In our 5 writers challenge, it’s no secret that I’ve been struggling to make headway on my first draft, and I’ve been more or less constantly beating myself up about it. Do I actually have the drive and discipline to be a “real” writer? Is this really my calling, or have I been kidding myself about that for most of my life? Why can’t I just get into a writing routine and click off my 1,000 words a day like the pros? Is this some kind of weird, self-defeating behaviour, or am I just lazy?
Confession time: I’ve always been a procrastinator, an eleventh-hour, rabbit-out-of-the-hat kind of person. I’ve gotten away with it all my life. By and large, I’ve made a success of everything I’ve truly put my mind to. Though I admit I’ve probably missed some important opportunities because of my on-the-edge workstyle, I can be incredibly productive over a period of intensive, all-consuming, energizing effort. And then I need a break to re-charge.
That’s my cycle. I work in inspired bursts. A wind sprinter, not a marathoner. Trying to train myself to put on the harness and maintain the steady workaday gait of 1,000 words a day has been a spectacular failure for me.
I’ve read all the advice about The Writing Life. I marvel at writers who can get up every morning at 4:00 am and hit their daily word count target before they hop on a bus and go to work, or run their four children to school. I so admire writers who can tune out the world and be productive during “stolen hours” in coffee shops, on airplanes, in waiting rooms. I stand in awe of writers who sit down at the computer every day at their sacrosanct appointed time and, just like a regular job, keep working productively for a set number of hours or words before they push back their chair and go for a run, or a beer, or a well-deserved nap.
But I’m a square peg in that round hole.
And after eight months of our 5 writers experiment, I’ve learned something important (yes, I know I’m a slow learner).
I’ve learned that I seem to need a lot more new beginnings than some other people. To sustain my kind of momentum, I need to work with my own oddball cycle of inspiration and perspiration. More stroke and glide. More incremental goals (and rewards). More project-like stages. I need bursts of intensive, leave-me-alone time with the Do Not Disturb sign on the door. An hour or two at the keyboard doesn’t even get me started. Even a day is too short. My ideal burst is probably 3-4 days without any other tasks or duties or distractions or interruptions. After that, I have to get the hell away from my desk because I’m starting to write gibberish.
And then … after I’ve re-entered the real world for as long as it takes to catch up on the bill-paying, and hug the people I love, and tidy up the house, and drink a little too much wine, and get some exercise and recreation – all enjoyed absolutely guilt-free even though I’m not writing a word … then I’m ready for another new beginning.

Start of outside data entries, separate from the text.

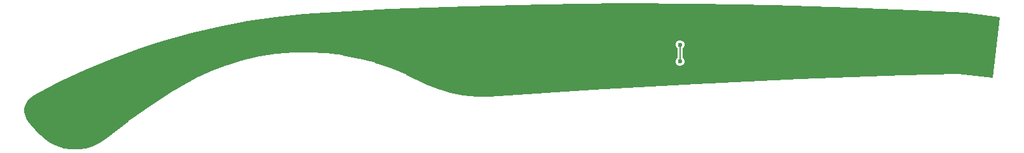
<source format=gbr>
G04 #@! TF.GenerationSoftware,KiCad,Pcbnew,(5.0.1)-3*
G04 #@! TF.CreationDate,2021-05-06T18:47:49+10:00*
G04 #@! TF.ProjectId,LED Right Glasses Arm (power),4C454420526967687420476C61737365,rev?*
G04 #@! TF.SameCoordinates,Original*
G04 #@! TF.FileFunction,Copper,L2,Bot,Signal*
G04 #@! TF.FilePolarity,Positive*
%FSLAX46Y46*%
G04 Gerber Fmt 4.6, Leading zero omitted, Abs format (unit mm)*
G04 Created by KiCad (PCBNEW (5.0.1)-3) date 6/05/2021 6:47:49 PM*
%MOMM*%
%LPD*%
G01*
G04 APERTURE LIST*
G04 #@! TA.AperFunction,ViaPad*
%ADD10C,0.600000*%
G04 #@! TD*
G04 #@! TA.AperFunction,Conductor*
%ADD11C,0.150000*%
G04 #@! TD*
G04 APERTURE END LIST*
D10*
G04 #@! TO.N,GND*
X213550000Y-97450000D03*
X212100000Y-97250000D03*
X214900000Y-97600000D03*
X212000000Y-98300000D03*
X213450000Y-98450000D03*
X214800000Y-98600000D03*
X96900000Y-104350000D03*
X98250000Y-103700000D03*
X99650000Y-103050000D03*
X100050000Y-103950000D03*
X98650000Y-104550000D03*
X97300000Y-105250000D03*
X161600000Y-100250000D03*
X162400000Y-100250000D03*
X162550000Y-95600000D03*
X161900000Y-95600000D03*
X161250000Y-95600000D03*
X164950000Y-98400000D03*
X159400000Y-98750000D03*
X169400000Y-99000000D03*
X187850000Y-93900000D03*
X167500000Y-94050000D03*
X170500000Y-94050000D03*
X156500000Y-99950000D03*
X141000000Y-97500000D03*
G04 #@! TO.N,/PG*
X173550000Y-94800000D03*
X173550000Y-97050000D03*
G04 #@! TD*
D11*
G04 #@! TO.N,/PG*
X173550000Y-97050000D02*
X173550000Y-94800000D01*
G04 #@! TD*
G04 #@! TO.N,GND*
G36*
X175764103Y-89382065D02*
X185962727Y-89556438D01*
X196157851Y-89873186D01*
X206348425Y-90332288D01*
X211595694Y-90624383D01*
X216053716Y-91137591D01*
X215151143Y-99137918D01*
X210622914Y-98627058D01*
X210590545Y-98621468D01*
X210576521Y-98621824D01*
X210562590Y-98620252D01*
X210529877Y-98623007D01*
X210487752Y-98624075D01*
X210487102Y-98624222D01*
X203278597Y-98827171D01*
X203276743Y-98827233D01*
X203274803Y-98827293D01*
X189490736Y-99325634D01*
X189485767Y-99325840D01*
X175707674Y-99968498D01*
X175702707Y-99968756D01*
X161932100Y-100755660D01*
X161927135Y-100755969D01*
X148185851Y-101685657D01*
X146454112Y-101654113D01*
X144732057Y-101471795D01*
X143032445Y-101140083D01*
X141368199Y-100661499D01*
X139747268Y-100037868D01*
X138948095Y-99668268D01*
X137182160Y-98768504D01*
X137167878Y-98761844D01*
X137153560Y-98755110D01*
X135131553Y-97888925D01*
X135131539Y-97888919D01*
X135112488Y-97881534D01*
X135100627Y-97876936D01*
X135100618Y-97876933D01*
X133023108Y-97153906D01*
X132991435Y-97144108D01*
X132991428Y-97144106D01*
X130868543Y-96567759D01*
X130836263Y-96560194D01*
X128678337Y-96133334D01*
X128645608Y-96128039D01*
X126463163Y-95852749D01*
X126430144Y-95849751D01*
X124233812Y-95727370D01*
X124200665Y-95726681D01*
X124200637Y-95726682D01*
X122001146Y-95757809D01*
X122001145Y-95757809D01*
X121968031Y-95759434D01*
X119776041Y-95943915D01*
X119743121Y-95947847D01*
X117569340Y-96284784D01*
X117536774Y-96291003D01*
X115391791Y-96778755D01*
X115359738Y-96787230D01*
X113254012Y-97423418D01*
X113254004Y-97423420D01*
X113222621Y-97434110D01*
X111166395Y-98215638D01*
X111148832Y-98223025D01*
X111135833Y-98228492D01*
X109139133Y-99151553D01*
X109109543Y-99166507D01*
X107182096Y-100226601D01*
X107181181Y-100227147D01*
X107164796Y-100236596D01*
X106130116Y-100863737D01*
X106124326Y-100867422D01*
X106118450Y-100871041D01*
X103022251Y-102872616D01*
X103022230Y-102872629D01*
X103015300Y-102877326D01*
X103005076Y-102884256D01*
X103005046Y-102884278D01*
X99999110Y-105018995D01*
X99982479Y-105031360D01*
X97082638Y-107287290D01*
X96256773Y-107860879D01*
X95374560Y-108292709D01*
X94437175Y-108586129D01*
X93466201Y-108734381D01*
X92483970Y-108734058D01*
X91513084Y-108585163D01*
X90575899Y-108291128D01*
X89692170Y-107857832D01*
X88971153Y-107365321D01*
X88039487Y-106536595D01*
X87211288Y-105598727D01*
X86631295Y-104775335D01*
X86399839Y-104288431D01*
X86293546Y-103771744D01*
X86299966Y-103357342D01*
X86422214Y-102844197D01*
X86660862Y-102379838D01*
X87004162Y-101984917D01*
X87429728Y-101681594D01*
X90777774Y-99926899D01*
X94216713Y-98304344D01*
X97720595Y-96827216D01*
X101283255Y-95498110D01*
X103836125Y-94665734D01*
X172875000Y-94665734D01*
X172875000Y-94934266D01*
X172977763Y-95182357D01*
X173100001Y-95304595D01*
X173100000Y-96545406D01*
X172977763Y-96667643D01*
X172875000Y-96915734D01*
X172875000Y-97184266D01*
X172977763Y-97432357D01*
X173167643Y-97622237D01*
X173415734Y-97725000D01*
X173684266Y-97725000D01*
X173932357Y-97622237D01*
X174122237Y-97432357D01*
X174225000Y-97184266D01*
X174225000Y-96915734D01*
X174122237Y-96667643D01*
X174000000Y-96545406D01*
X174000000Y-95304594D01*
X174122237Y-95182357D01*
X174225000Y-94934266D01*
X174225000Y-94665734D01*
X174122237Y-94417643D01*
X173932357Y-94227763D01*
X173684266Y-94125000D01*
X173415734Y-94125000D01*
X173167643Y-94227763D01*
X172977763Y-94417643D01*
X172875000Y-94665734D01*
X103836125Y-94665734D01*
X104898443Y-94319360D01*
X108559837Y-93293029D01*
X112260952Y-92420932D01*
X115995386Y-91704577D01*
X119756524Y-91145236D01*
X123541112Y-90743533D01*
X124791959Y-90645946D01*
X134975231Y-90108615D01*
X145167618Y-89713415D01*
X155364598Y-89460561D01*
X165564040Y-89350104D01*
X175764103Y-89382065D01*
X175764103Y-89382065D01*
G37*
X175764103Y-89382065D02*
X185962727Y-89556438D01*
X196157851Y-89873186D01*
X206348425Y-90332288D01*
X211595694Y-90624383D01*
X216053716Y-91137591D01*
X215151143Y-99137918D01*
X210622914Y-98627058D01*
X210590545Y-98621468D01*
X210576521Y-98621824D01*
X210562590Y-98620252D01*
X210529877Y-98623007D01*
X210487752Y-98624075D01*
X210487102Y-98624222D01*
X203278597Y-98827171D01*
X203276743Y-98827233D01*
X203274803Y-98827293D01*
X189490736Y-99325634D01*
X189485767Y-99325840D01*
X175707674Y-99968498D01*
X175702707Y-99968756D01*
X161932100Y-100755660D01*
X161927135Y-100755969D01*
X148185851Y-101685657D01*
X146454112Y-101654113D01*
X144732057Y-101471795D01*
X143032445Y-101140083D01*
X141368199Y-100661499D01*
X139747268Y-100037868D01*
X138948095Y-99668268D01*
X137182160Y-98768504D01*
X137167878Y-98761844D01*
X137153560Y-98755110D01*
X135131553Y-97888925D01*
X135131539Y-97888919D01*
X135112488Y-97881534D01*
X135100627Y-97876936D01*
X135100618Y-97876933D01*
X133023108Y-97153906D01*
X132991435Y-97144108D01*
X132991428Y-97144106D01*
X130868543Y-96567759D01*
X130836263Y-96560194D01*
X128678337Y-96133334D01*
X128645608Y-96128039D01*
X126463163Y-95852749D01*
X126430144Y-95849751D01*
X124233812Y-95727370D01*
X124200665Y-95726681D01*
X124200637Y-95726682D01*
X122001146Y-95757809D01*
X122001145Y-95757809D01*
X121968031Y-95759434D01*
X119776041Y-95943915D01*
X119743121Y-95947847D01*
X117569340Y-96284784D01*
X117536774Y-96291003D01*
X115391791Y-96778755D01*
X115359738Y-96787230D01*
X113254012Y-97423418D01*
X113254004Y-97423420D01*
X113222621Y-97434110D01*
X111166395Y-98215638D01*
X111148832Y-98223025D01*
X111135833Y-98228492D01*
X109139133Y-99151553D01*
X109109543Y-99166507D01*
X107182096Y-100226601D01*
X107181181Y-100227147D01*
X107164796Y-100236596D01*
X106130116Y-100863737D01*
X106124326Y-100867422D01*
X106118450Y-100871041D01*
X103022251Y-102872616D01*
X103022230Y-102872629D01*
X103015300Y-102877326D01*
X103005076Y-102884256D01*
X103005046Y-102884278D01*
X99999110Y-105018995D01*
X99982479Y-105031360D01*
X97082638Y-107287290D01*
X96256773Y-107860879D01*
X95374560Y-108292709D01*
X94437175Y-108586129D01*
X93466201Y-108734381D01*
X92483970Y-108734058D01*
X91513084Y-108585163D01*
X90575899Y-108291128D01*
X89692170Y-107857832D01*
X88971153Y-107365321D01*
X88039487Y-106536595D01*
X87211288Y-105598727D01*
X86631295Y-104775335D01*
X86399839Y-104288431D01*
X86293546Y-103771744D01*
X86299966Y-103357342D01*
X86422214Y-102844197D01*
X86660862Y-102379838D01*
X87004162Y-101984917D01*
X87429728Y-101681594D01*
X90777774Y-99926899D01*
X94216713Y-98304344D01*
X97720595Y-96827216D01*
X101283255Y-95498110D01*
X103836125Y-94665734D01*
X172875000Y-94665734D01*
X172875000Y-94934266D01*
X172977763Y-95182357D01*
X173100001Y-95304595D01*
X173100000Y-96545406D01*
X172977763Y-96667643D01*
X172875000Y-96915734D01*
X172875000Y-97184266D01*
X172977763Y-97432357D01*
X173167643Y-97622237D01*
X173415734Y-97725000D01*
X173684266Y-97725000D01*
X173932357Y-97622237D01*
X174122237Y-97432357D01*
X174225000Y-97184266D01*
X174225000Y-96915734D01*
X174122237Y-96667643D01*
X174000000Y-96545406D01*
X174000000Y-95304594D01*
X174122237Y-95182357D01*
X174225000Y-94934266D01*
X174225000Y-94665734D01*
X174122237Y-94417643D01*
X173932357Y-94227763D01*
X173684266Y-94125000D01*
X173415734Y-94125000D01*
X173167643Y-94227763D01*
X172977763Y-94417643D01*
X172875000Y-94665734D01*
X103836125Y-94665734D01*
X104898443Y-94319360D01*
X108559837Y-93293029D01*
X112260952Y-92420932D01*
X115995386Y-91704577D01*
X119756524Y-91145236D01*
X123541112Y-90743533D01*
X124791959Y-90645946D01*
X134975231Y-90108615D01*
X145167618Y-89713415D01*
X155364598Y-89460561D01*
X165564040Y-89350104D01*
X175764103Y-89382065D01*
G04 #@! TD*
M02*

</source>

So I’ve decided to stop beating myself up, stop doubting my calling, stop feeling that constant, nagging guilt of failing to get into a sensible, disciplined writing routine. Now that I think I have a handle on my own cycles, I’m going to run with it and see what happens. I’m going to try to create a series of eleventh hour deadlines, each one a virtual project that requires a new beginning, and see how many rabbits I can pull out of the hat.
As for our 5 writers challenge, this won’t be nearly enough to catch me up. No surprise there. It’s an eleventh hour solution to an eight-month problem.
But it’s a new beginning, and it feels like the sun coming out. A celebration of life renewed. I’m inspired again.